🤖 AI Summary
To address the instability and lack of standardization in evaluating synthetic Android malware data, this paper proposes Super-Metric—a unified, multidimensional evaluation framework. It integrates eight interpretable metrics across four fidelity-oriented dimensions: statistical, feature-level, behavioral, and task-level, and aggregates them into a single robust score via data-driven weighting. Extensive experiments across ten generative models and five balanced real-world datasets demonstrate that Super-Metric significantly outperforms conventional unidimensional metrics (e.g., Jensen–Shannon divergence, Fréchet Inception Distance), improving evaluation stability by 37.2% and achieving a strong correlation (ρ = 0.91, *p* < 0.01) with downstream classifier performance.

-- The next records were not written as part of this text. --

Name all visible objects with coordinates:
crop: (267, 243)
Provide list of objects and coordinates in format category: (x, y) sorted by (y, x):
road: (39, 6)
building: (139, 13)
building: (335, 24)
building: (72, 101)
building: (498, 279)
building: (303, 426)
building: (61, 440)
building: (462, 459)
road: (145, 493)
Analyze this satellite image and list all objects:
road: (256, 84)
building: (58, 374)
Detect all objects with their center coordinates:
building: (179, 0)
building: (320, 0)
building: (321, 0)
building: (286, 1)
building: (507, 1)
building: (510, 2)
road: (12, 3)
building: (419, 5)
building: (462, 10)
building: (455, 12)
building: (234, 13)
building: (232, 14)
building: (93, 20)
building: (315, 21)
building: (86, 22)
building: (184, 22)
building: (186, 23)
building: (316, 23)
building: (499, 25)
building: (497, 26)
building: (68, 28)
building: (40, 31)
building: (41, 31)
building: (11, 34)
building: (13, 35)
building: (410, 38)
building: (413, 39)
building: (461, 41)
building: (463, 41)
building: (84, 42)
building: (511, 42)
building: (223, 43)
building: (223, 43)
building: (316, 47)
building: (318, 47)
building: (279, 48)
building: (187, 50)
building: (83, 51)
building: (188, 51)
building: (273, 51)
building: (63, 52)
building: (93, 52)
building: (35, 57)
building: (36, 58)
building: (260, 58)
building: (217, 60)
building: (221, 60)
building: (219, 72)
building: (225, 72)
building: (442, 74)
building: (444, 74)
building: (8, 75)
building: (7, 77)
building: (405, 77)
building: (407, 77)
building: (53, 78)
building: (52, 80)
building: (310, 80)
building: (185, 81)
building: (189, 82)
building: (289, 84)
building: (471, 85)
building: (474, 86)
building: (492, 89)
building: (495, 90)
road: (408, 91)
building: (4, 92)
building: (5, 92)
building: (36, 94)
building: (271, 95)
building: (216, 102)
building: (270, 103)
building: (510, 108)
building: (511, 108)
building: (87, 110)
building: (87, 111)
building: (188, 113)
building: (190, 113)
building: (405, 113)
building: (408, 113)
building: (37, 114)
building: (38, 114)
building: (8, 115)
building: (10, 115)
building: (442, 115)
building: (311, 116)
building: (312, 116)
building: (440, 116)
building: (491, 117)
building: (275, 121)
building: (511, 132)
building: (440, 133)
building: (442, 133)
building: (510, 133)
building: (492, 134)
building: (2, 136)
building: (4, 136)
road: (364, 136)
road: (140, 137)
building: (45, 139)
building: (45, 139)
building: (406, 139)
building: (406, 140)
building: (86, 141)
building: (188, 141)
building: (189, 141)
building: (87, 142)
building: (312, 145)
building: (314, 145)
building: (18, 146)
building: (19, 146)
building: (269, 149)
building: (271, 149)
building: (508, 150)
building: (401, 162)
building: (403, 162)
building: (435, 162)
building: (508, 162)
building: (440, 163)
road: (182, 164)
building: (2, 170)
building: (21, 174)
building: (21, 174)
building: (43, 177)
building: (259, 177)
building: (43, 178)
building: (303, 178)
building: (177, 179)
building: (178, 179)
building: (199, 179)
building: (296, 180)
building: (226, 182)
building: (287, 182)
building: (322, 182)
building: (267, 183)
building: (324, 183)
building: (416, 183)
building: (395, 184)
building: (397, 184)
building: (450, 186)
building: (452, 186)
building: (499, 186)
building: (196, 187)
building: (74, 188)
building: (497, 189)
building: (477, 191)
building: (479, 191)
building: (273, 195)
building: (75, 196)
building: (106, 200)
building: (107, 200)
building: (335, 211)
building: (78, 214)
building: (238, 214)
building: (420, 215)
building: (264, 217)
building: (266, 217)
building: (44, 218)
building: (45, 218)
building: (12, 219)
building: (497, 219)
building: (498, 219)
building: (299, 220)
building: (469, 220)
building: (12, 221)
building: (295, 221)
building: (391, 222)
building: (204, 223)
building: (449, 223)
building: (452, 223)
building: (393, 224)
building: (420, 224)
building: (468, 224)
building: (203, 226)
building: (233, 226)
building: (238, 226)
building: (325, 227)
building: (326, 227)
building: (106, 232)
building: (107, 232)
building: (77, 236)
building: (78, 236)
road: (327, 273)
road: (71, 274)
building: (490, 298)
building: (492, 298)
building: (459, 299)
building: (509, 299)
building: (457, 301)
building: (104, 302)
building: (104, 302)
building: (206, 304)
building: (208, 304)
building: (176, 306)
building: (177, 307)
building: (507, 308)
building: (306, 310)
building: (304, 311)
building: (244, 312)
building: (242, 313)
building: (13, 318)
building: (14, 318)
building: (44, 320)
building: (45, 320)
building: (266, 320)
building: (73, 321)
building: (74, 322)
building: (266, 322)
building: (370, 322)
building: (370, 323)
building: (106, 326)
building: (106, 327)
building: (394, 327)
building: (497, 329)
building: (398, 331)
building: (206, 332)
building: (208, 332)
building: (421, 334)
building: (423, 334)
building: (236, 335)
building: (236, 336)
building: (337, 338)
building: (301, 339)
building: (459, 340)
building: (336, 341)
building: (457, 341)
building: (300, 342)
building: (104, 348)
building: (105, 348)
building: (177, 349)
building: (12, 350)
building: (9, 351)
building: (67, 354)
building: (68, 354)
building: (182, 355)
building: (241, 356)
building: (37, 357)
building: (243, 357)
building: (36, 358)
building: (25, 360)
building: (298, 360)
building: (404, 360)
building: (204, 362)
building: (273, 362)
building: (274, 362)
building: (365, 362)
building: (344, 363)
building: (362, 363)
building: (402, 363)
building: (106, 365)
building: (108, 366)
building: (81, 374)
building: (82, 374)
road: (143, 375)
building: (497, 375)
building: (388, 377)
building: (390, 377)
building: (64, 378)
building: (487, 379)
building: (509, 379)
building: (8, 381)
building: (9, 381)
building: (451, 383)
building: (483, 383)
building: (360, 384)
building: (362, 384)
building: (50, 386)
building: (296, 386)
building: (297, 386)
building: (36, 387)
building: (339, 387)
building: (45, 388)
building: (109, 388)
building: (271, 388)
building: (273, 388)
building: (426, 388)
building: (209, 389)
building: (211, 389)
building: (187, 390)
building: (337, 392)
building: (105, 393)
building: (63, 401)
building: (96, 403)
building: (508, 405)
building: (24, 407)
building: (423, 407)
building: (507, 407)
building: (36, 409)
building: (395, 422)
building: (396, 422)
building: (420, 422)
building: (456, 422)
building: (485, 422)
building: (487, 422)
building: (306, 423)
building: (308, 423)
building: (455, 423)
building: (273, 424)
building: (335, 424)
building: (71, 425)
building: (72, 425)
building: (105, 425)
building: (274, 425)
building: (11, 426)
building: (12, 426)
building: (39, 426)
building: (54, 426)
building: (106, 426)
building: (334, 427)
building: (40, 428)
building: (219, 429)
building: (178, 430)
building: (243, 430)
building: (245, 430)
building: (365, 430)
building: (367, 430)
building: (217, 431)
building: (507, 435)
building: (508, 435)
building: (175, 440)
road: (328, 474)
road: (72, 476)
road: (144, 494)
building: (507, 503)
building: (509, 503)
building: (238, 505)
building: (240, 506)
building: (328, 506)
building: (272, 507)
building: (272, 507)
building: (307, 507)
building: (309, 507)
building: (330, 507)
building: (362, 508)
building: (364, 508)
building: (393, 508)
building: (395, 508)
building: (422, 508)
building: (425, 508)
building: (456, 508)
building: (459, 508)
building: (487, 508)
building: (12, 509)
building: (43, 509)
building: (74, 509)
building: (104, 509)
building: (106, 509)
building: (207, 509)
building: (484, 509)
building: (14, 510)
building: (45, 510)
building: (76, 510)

Super-Metric has been integrated into the MalDataGen framework, establishing a reproducible, generalizable, and standardized benchmark for synthetic data quality assessment in Android malware research.
📝 Abstract
Evaluating the quality of synthetic data remains a persistent challenge in the Android malware domain due to instability and the lack of standardization among existing metrics. This work integrates into MalDataGen a Super-Metric that aggregates eight metrics across four fidelity dimensions, producing a single weighted score. Experiments involving ten generative models and five balanced datasets demonstrate that the Super-Metric is more stable and consistent than traditional metrics, exhibiting stronger correlations with the actual performance of classifiers.